_Tasks to carry out_:
A. According to the sermon on faith, at what event and school was this message preached?
B. Repeat the passage of the sermon on faith word for word, from "The young people, who" to "which lies behind.".

Text section START

Translated by  John Walter



A Faith for these times.   A message preached at graduation services at the Presbyterian
school, La Progresiva in Cárdenas, Cuba. May 14, 1955.  Taken from Cuban sermons,
Havana, printed: H.C. Marón, S.A. pp 21-24

Context:

"By faith the people passed through the Red Sea"…Hebrews 11: 29


      I’m going to tell an old story:  Two groups, one being Israelites and the other Egyptians,
were on the same road, under the same sun, beset be the same obstacles, taking the same
turns, and finally, finding themselves at the same sea: the Red Sea. Both intended to cross it,
 but that’s as far as the similarities extend. From here on, everything is different until the
adventure concludes. The Red Sea was a termination for some and a continuation for others.

      The following day the Israelites sang praises to the Lord from the other shore, while t
he nauseated sea vomited the corpses of the dead Egyptians onto the sands of the beaches…
      Why did the Egyptians perish and the Israelites triumph? Certainly it wasn’t due to
cultural superiority on the part of the Jews, nor to prowess in war. Weren’t they - after all -
just a horde of slaves? The Egyptians, on the other hand, were a proud and conquering race,
well versed in fighting and success in battle.

      The difference was not external, rather internal. The Egyptians came to the culmination
of this crisis because they lacked faith in God, their sole objective was to recapture the fleeing
slaves. However, for the Israelites, this exodus was an adventure of faith. Theirs was not a
perfect faith, but neither did it lack for effort. Whatever degree of faith, if genuine, is capable
of the impossible, even  the moving of mountains.

      Nevertheless, in our times the word faith is a forgotten and abandoned word. The people
who inhabit the world now can be characterized as cynical and disillusioned: those who have
lost faith in God, in themselves, and in eternal ends can be counted by the thousands.  This hour
in Cuba is a delicatessen of skepticisms and nihilisms, when the youth repeat Job’s cry, “Where
now is our hope?” (Job 17:15)

      The young people, who tonight – with this symbolic act – are drawing this stage of their
lives to a close, should remember the old Spanish refrain, “Water downstream doesn’t move
the grinding wheel.”; because early on, we will need to learn that the end of one journey is
the beginning of another, and what’s ahead is more important than that which lies behind.

Text section END
Exercise data START

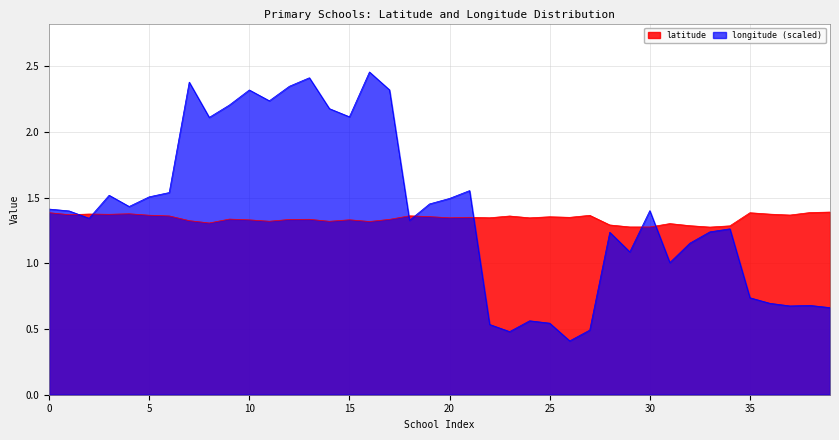

Does the chart display data point markers on the line(s)?

No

Exercise data END

_Answers below_:
A. It was preached at graduation services at the Presbyterian school La Progresiva in Cárdenas, Cuba.

B.
The young people, who tonight – with this symbolic act – are drawing this stage of their
lives to a close, should remember the old Spanish refrain, “Water downstream doesn’t move
the grinding wheel.”; because early on, we will need to learn that the end of one journey is
the beginning of another, and what’s ahead is more important than that which lies behind.